== Input ==

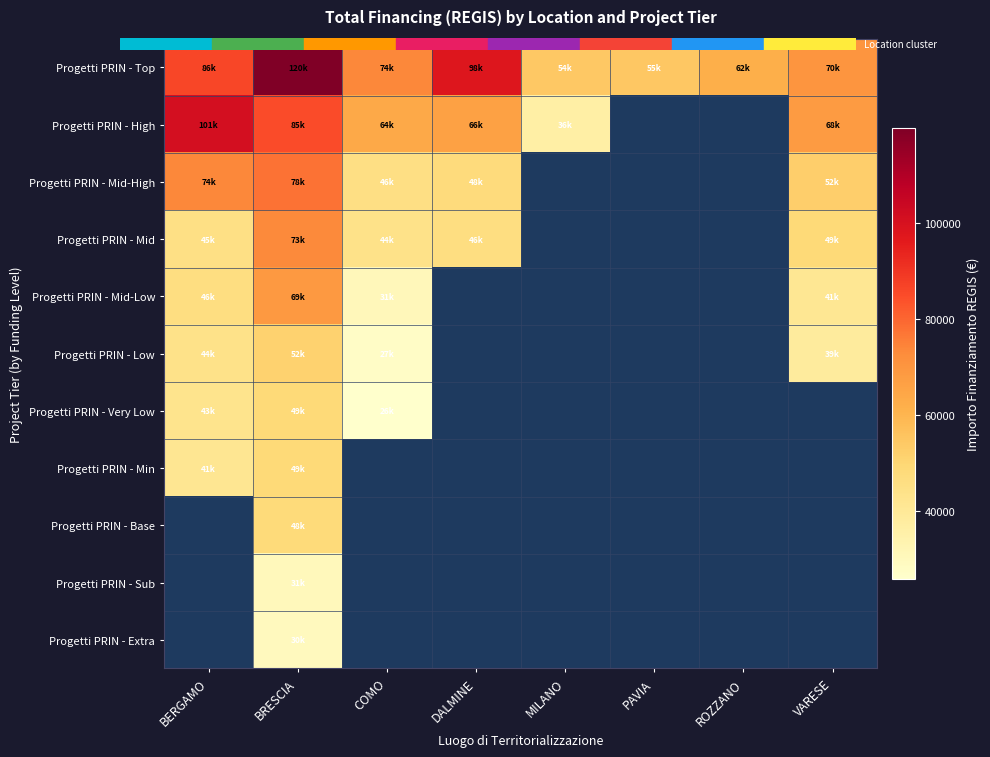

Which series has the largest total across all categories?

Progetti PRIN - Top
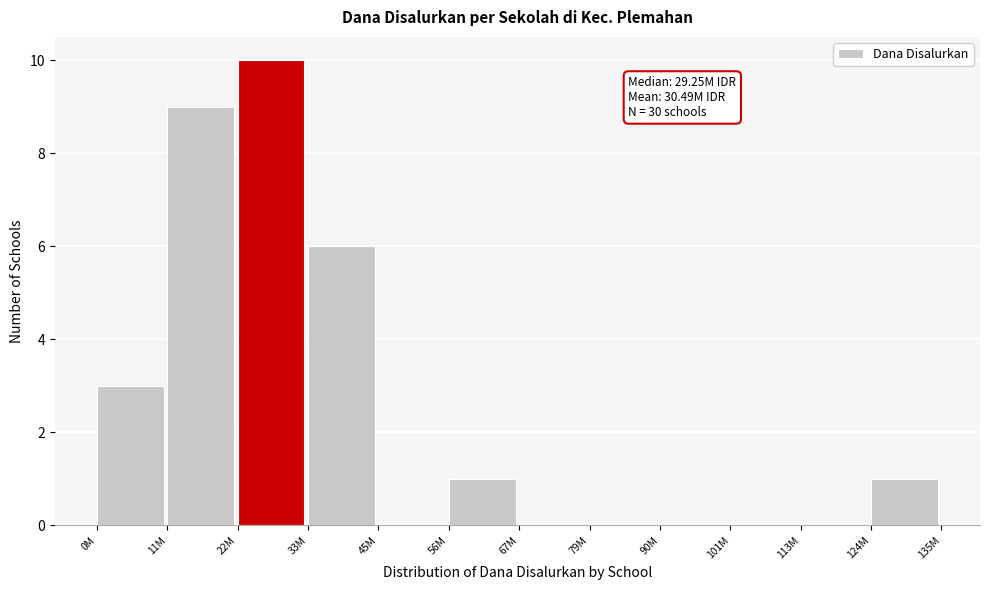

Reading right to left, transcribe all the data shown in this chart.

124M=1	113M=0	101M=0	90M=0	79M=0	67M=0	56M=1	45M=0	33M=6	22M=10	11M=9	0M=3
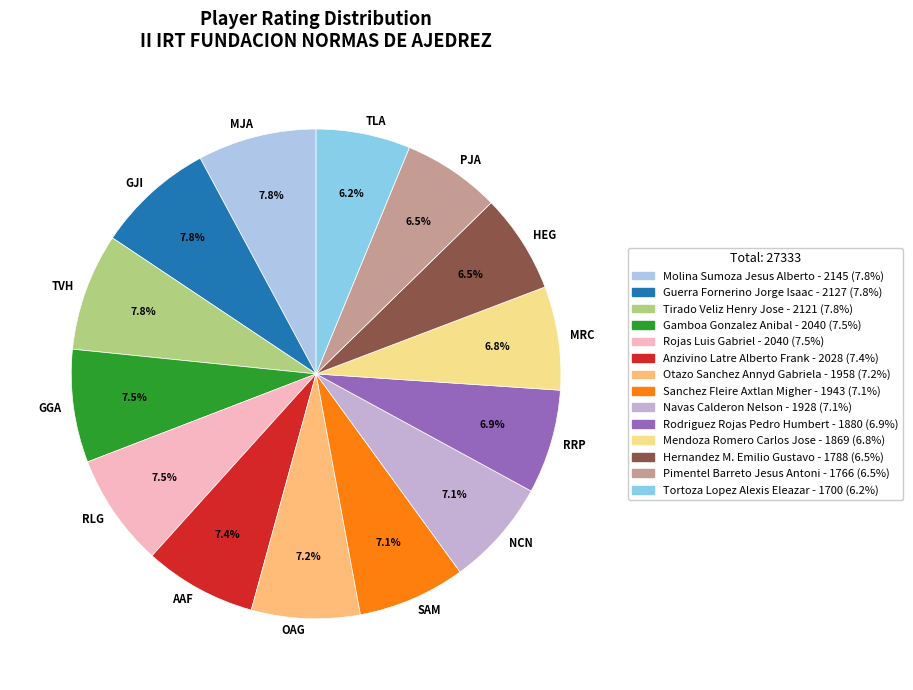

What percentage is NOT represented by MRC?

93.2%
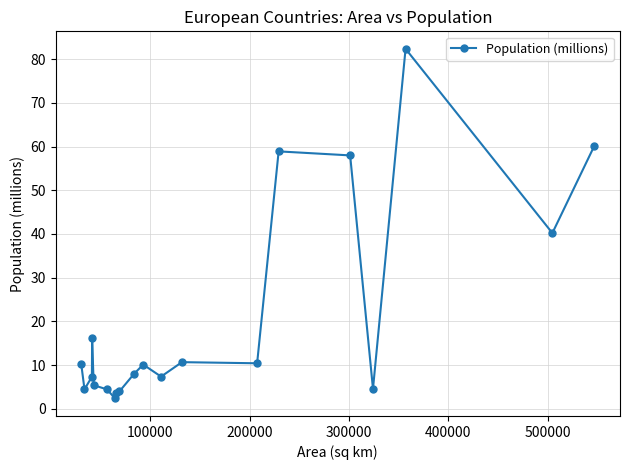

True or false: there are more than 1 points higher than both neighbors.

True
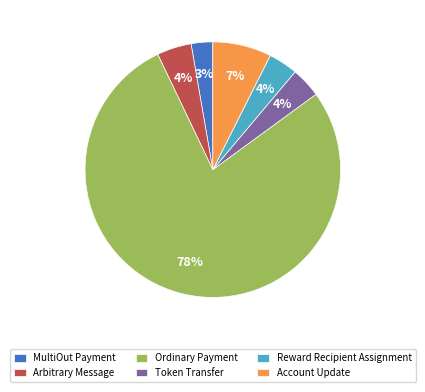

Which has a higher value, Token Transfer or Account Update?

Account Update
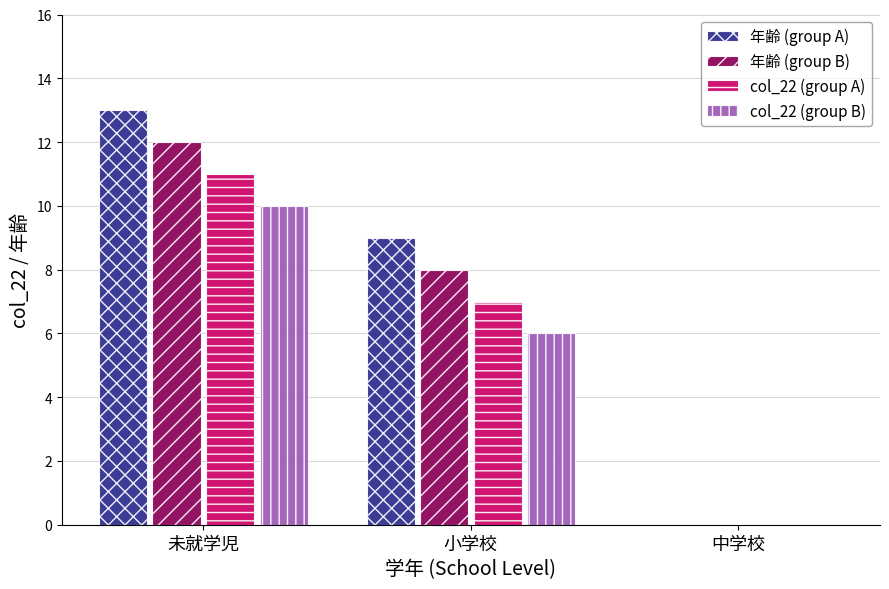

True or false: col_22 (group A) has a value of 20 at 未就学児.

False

===

§ Task prompt:
Rewrite all the records, changing "True or false" to "True/false" and keeping everything else as it is. Omit the pictures.

§ Solution to this problem:
Which series has the largest total across all categories?

Progetti PRIN - Top

Reading right to left, transcribe all the data shown in this chart.

124M=1	113M=0	101M=0	90M=0	79M=0	67M=0	56M=1	45M=0	33M=6	22M=10	11M=9	0M=3

What percentage is NOT represented by MRC?

93.2%

True/false: there are more than 1 points higher than both neighbors.

True

Which has a higher value, Token Transfer or Account Update?

Account Update

True/false: col_22 (group A) has a value of 20 at 未就学児.

False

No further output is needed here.